EXERCISE BRIEF: Provide only the number of lines below that hold "size".

EXERCISE DATA START

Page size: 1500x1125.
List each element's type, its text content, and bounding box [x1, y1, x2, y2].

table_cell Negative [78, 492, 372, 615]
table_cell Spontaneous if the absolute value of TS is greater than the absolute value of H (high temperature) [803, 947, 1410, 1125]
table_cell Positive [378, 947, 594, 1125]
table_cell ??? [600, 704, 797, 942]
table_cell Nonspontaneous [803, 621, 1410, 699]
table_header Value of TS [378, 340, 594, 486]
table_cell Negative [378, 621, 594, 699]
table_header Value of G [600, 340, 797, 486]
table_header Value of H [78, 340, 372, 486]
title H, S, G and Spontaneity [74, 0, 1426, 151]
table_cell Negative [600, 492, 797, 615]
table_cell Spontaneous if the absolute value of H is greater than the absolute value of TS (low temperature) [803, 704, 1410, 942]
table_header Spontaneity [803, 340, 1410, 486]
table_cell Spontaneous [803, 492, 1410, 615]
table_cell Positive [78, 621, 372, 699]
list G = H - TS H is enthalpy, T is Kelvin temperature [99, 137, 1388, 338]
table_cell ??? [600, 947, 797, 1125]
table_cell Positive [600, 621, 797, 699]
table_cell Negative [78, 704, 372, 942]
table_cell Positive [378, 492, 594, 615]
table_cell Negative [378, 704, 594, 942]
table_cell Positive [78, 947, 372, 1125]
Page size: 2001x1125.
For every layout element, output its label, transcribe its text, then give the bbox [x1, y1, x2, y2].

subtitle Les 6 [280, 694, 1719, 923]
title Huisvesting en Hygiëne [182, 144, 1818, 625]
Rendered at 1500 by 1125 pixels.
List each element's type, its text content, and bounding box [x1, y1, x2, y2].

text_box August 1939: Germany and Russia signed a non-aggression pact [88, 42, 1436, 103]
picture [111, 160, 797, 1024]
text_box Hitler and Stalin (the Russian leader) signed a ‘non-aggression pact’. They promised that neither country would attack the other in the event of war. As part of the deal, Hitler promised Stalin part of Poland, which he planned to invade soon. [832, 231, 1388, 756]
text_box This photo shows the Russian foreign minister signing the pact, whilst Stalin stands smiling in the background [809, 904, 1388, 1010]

EXERCISE DATA END

ANSWER BOX: 2